- **Problem requirements**
List every numerical figure that appears in the abstract of the study on displaying community rules in online discussions.

- **Selected excerpt**

-=-=-

J. Nathan Matias, PNAS, 2019, vol. 116, no. 20, p.9785–9789.

Abstract:
Theories of human behavior suggest that people’s decisions to join a group and their subsequent behavior are influenced by perceptions of what is socially normative. In online discussions, where unruly, harassing behavior is common, displaying community rules could reduce concerns about harassment that prevent people from joining while also influencing the behavior of those who do participate. An experiment tested these theories by randomizing announcements of community rules to large-scale online conversations in a science-discussion community with 13 million subscribers. Compared with discussions with no mention of community expectations, displaying the rules increased newcomer rule compliance by >8 percentage points and increased the participation rate of newcomers in discussions by 70% on average. Making community norms visible prevented unruly and harassing conversations by influencing how people behaved within the conversation and also by influencing who chose to join.

-=-=-

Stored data
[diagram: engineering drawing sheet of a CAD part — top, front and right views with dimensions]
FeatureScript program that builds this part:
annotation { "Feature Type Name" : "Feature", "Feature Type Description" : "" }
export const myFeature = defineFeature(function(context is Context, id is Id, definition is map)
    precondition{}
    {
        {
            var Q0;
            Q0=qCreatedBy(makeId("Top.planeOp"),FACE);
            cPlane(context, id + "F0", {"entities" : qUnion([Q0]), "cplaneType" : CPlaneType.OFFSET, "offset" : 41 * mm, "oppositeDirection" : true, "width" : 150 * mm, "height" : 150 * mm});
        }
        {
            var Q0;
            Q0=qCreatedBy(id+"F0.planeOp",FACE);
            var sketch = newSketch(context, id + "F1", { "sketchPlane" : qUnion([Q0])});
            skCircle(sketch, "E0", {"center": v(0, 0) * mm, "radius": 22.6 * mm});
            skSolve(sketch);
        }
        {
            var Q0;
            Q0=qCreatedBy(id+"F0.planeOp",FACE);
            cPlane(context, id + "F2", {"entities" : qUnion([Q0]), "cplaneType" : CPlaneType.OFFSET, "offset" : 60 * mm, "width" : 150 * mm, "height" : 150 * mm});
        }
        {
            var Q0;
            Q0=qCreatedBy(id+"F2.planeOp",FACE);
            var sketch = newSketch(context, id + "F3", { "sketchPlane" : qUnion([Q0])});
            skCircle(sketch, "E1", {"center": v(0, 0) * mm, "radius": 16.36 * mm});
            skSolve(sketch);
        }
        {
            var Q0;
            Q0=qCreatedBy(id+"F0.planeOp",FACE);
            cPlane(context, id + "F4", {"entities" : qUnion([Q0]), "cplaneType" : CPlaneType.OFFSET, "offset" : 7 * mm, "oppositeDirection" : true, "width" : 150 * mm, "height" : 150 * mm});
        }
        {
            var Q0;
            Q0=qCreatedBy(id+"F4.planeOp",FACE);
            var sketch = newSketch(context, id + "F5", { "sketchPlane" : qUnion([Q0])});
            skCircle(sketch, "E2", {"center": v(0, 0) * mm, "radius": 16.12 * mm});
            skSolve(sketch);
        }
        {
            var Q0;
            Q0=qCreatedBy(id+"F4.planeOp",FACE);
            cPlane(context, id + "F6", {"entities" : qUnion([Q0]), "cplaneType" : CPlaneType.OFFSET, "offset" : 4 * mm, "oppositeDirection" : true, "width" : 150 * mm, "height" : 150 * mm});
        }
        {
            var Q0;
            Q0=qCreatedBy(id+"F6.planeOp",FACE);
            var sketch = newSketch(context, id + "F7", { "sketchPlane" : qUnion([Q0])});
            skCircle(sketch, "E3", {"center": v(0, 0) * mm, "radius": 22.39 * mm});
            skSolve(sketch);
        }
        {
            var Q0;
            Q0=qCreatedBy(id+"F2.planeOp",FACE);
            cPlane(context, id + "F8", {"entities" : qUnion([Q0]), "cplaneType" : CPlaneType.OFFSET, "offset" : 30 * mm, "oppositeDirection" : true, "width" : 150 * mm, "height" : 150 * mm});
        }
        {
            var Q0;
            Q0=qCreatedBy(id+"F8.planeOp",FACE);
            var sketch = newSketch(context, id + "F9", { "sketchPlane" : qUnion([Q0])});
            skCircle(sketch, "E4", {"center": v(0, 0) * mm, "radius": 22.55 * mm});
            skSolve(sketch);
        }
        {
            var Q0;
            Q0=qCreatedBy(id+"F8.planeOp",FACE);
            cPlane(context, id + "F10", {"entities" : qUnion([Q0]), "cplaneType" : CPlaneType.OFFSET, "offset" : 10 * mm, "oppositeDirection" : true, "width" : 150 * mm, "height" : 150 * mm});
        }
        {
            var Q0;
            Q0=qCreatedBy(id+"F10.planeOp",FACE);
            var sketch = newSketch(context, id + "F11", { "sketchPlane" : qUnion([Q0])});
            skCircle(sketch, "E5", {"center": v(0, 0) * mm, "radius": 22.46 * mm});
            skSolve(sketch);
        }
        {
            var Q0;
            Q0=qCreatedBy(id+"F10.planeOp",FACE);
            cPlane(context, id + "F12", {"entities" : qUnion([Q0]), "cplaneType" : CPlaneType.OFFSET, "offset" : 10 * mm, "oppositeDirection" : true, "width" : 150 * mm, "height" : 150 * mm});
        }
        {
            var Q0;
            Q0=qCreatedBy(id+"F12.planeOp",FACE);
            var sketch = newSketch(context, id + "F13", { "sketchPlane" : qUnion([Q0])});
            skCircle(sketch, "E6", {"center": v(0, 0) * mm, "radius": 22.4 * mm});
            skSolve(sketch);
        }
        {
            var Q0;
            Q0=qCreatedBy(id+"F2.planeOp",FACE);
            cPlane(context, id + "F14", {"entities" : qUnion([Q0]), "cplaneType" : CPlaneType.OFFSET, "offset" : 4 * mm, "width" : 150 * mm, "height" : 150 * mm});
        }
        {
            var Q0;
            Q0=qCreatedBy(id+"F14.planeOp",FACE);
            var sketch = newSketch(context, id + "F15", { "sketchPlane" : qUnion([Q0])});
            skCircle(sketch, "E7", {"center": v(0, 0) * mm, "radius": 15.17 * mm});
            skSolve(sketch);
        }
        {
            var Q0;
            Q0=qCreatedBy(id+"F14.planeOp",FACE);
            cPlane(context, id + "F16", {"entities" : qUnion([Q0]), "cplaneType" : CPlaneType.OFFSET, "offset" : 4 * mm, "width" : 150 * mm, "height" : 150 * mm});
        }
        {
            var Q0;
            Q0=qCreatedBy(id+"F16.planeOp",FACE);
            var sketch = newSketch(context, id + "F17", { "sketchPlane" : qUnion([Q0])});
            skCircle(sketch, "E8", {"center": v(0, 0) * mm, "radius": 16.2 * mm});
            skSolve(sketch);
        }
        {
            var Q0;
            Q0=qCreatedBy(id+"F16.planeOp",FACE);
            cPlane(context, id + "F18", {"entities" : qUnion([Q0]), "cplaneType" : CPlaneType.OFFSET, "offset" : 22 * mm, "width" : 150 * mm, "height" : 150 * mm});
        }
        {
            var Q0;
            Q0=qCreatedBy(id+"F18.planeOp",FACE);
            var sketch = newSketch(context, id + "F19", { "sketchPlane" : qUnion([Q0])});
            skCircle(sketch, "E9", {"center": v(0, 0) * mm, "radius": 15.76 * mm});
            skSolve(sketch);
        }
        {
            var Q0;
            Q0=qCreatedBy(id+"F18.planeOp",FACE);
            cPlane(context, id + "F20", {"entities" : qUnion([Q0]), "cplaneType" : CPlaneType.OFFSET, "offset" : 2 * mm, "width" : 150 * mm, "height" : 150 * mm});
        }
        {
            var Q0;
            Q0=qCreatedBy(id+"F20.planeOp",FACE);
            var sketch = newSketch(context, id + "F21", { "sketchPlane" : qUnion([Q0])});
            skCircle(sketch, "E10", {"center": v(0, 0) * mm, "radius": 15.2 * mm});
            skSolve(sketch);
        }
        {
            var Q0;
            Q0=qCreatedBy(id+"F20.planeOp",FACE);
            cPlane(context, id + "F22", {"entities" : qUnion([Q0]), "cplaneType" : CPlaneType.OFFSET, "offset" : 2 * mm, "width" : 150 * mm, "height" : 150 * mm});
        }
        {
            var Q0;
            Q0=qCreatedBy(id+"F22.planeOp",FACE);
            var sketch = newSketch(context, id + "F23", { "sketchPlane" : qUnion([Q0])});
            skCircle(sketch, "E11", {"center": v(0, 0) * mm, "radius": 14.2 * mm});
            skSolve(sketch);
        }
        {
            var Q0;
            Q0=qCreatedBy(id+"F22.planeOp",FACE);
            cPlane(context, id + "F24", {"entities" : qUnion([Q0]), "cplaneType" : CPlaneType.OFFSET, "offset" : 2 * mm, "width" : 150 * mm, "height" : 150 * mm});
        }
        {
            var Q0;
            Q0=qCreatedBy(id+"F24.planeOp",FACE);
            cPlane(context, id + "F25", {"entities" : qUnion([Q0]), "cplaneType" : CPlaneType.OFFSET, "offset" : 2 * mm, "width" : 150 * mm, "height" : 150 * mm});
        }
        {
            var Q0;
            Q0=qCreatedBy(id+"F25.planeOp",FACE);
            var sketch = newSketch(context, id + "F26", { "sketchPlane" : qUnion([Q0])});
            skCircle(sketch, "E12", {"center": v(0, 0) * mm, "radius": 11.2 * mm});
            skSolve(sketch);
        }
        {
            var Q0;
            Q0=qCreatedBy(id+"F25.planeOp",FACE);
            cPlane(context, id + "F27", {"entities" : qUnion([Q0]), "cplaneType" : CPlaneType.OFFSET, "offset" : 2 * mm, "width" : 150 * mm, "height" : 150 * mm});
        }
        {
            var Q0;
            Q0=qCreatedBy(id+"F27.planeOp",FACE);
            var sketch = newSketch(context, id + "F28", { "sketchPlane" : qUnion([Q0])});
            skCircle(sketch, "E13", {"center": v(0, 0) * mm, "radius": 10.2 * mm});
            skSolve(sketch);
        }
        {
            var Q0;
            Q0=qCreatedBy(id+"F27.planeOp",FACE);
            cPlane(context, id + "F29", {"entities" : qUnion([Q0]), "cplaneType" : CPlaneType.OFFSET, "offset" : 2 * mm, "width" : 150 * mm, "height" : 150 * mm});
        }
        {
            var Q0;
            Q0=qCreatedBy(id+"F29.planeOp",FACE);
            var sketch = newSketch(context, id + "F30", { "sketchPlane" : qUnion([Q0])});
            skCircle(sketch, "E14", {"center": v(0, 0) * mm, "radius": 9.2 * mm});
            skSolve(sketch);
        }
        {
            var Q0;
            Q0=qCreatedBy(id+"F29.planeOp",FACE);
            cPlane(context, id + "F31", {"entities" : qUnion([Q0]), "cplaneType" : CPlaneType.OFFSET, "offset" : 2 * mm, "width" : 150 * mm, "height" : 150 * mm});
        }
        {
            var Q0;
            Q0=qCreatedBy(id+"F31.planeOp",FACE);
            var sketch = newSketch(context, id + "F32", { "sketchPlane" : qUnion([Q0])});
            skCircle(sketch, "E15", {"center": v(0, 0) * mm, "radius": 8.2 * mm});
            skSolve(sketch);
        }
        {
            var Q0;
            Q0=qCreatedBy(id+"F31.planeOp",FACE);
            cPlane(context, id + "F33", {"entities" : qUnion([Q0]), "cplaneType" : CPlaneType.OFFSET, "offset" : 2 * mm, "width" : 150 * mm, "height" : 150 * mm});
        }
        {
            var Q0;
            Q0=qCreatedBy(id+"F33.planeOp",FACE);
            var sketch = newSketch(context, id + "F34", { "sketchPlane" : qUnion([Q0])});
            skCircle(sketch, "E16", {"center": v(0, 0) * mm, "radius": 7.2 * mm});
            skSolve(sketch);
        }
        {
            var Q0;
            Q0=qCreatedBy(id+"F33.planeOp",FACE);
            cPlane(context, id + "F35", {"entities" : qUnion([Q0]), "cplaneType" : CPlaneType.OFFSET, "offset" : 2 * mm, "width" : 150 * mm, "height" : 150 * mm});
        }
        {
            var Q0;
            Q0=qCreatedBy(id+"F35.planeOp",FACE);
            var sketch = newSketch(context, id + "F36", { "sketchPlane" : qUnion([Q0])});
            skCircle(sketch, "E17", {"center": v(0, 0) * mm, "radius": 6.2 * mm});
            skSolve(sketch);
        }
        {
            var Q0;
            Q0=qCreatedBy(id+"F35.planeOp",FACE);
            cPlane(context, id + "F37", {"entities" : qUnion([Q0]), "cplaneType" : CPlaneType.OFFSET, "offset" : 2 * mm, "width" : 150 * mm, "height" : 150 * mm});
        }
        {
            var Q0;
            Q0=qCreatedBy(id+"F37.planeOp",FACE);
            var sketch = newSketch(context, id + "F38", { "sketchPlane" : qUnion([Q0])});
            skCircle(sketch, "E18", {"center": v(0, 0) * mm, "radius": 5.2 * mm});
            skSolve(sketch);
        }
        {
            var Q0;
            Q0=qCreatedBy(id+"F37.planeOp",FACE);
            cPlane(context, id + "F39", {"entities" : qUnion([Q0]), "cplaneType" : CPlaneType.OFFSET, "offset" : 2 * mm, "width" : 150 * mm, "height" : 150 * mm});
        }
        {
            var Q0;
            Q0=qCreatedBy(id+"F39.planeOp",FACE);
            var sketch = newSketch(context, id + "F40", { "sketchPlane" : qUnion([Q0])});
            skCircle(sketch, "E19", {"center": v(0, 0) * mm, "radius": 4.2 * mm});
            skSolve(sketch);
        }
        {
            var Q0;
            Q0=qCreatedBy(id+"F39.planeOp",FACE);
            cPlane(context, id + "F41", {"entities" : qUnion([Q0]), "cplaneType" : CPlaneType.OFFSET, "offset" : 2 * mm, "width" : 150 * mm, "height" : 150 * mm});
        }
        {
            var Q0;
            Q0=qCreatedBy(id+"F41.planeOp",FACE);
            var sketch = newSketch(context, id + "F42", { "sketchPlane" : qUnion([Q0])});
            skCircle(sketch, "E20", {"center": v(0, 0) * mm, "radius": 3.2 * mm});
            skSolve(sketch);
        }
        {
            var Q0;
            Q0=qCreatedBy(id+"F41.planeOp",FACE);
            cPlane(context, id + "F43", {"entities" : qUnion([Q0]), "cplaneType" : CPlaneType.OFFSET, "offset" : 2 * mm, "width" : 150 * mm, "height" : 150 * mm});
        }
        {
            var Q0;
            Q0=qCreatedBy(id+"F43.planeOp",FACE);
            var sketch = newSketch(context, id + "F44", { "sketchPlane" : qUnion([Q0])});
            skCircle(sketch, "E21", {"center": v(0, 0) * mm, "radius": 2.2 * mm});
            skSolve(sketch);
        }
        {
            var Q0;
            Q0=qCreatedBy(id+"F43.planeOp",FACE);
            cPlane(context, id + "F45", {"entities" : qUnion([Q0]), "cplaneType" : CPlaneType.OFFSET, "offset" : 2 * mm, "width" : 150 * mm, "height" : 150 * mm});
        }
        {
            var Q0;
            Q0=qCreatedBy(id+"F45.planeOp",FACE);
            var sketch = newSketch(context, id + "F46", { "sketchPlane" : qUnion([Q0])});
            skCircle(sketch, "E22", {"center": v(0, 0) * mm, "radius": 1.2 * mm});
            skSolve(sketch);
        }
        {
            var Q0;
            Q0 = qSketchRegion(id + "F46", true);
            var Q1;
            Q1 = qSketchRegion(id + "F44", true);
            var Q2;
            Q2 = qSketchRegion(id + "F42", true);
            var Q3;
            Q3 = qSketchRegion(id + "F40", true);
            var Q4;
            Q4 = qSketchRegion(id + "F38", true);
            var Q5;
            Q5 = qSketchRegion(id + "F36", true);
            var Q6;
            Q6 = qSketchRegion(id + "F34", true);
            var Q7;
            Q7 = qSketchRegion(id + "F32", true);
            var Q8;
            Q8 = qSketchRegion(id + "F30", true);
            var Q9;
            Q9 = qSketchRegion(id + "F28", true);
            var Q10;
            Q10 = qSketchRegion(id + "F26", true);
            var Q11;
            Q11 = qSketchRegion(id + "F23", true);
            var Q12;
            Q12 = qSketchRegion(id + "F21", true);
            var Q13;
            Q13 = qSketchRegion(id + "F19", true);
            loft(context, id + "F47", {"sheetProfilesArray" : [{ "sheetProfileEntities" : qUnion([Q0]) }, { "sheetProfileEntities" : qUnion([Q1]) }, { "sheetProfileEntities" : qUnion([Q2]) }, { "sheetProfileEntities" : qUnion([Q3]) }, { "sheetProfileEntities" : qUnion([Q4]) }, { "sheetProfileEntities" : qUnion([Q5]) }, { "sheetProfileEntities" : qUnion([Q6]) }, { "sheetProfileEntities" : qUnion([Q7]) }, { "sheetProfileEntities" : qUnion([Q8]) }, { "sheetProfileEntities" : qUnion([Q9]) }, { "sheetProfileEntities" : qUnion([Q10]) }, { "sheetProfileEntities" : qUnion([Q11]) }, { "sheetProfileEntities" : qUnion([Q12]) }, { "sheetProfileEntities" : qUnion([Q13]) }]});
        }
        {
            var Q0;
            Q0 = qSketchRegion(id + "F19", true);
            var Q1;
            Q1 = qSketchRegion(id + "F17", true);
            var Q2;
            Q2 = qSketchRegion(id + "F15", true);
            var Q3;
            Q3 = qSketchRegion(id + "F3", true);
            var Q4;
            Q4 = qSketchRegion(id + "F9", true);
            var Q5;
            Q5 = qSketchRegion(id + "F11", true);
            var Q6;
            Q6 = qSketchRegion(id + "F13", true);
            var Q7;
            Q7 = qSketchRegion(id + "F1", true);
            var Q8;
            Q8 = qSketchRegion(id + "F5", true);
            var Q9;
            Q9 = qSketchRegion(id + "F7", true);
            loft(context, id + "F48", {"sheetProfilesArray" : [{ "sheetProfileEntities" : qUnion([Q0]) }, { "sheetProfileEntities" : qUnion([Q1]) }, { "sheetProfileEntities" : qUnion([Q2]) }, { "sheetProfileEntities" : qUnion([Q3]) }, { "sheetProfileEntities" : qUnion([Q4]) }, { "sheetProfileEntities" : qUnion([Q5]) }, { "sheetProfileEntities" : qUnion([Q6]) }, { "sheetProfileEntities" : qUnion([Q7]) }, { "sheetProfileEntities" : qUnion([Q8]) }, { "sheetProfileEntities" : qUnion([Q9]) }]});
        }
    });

-=-=-

- **Worked solution**
- 13 million (subscribers to the science-discussion community)
- >8 percentage points (increase in newcomer rule compliance)
- 70% (average increase in the participation rate of newcomers)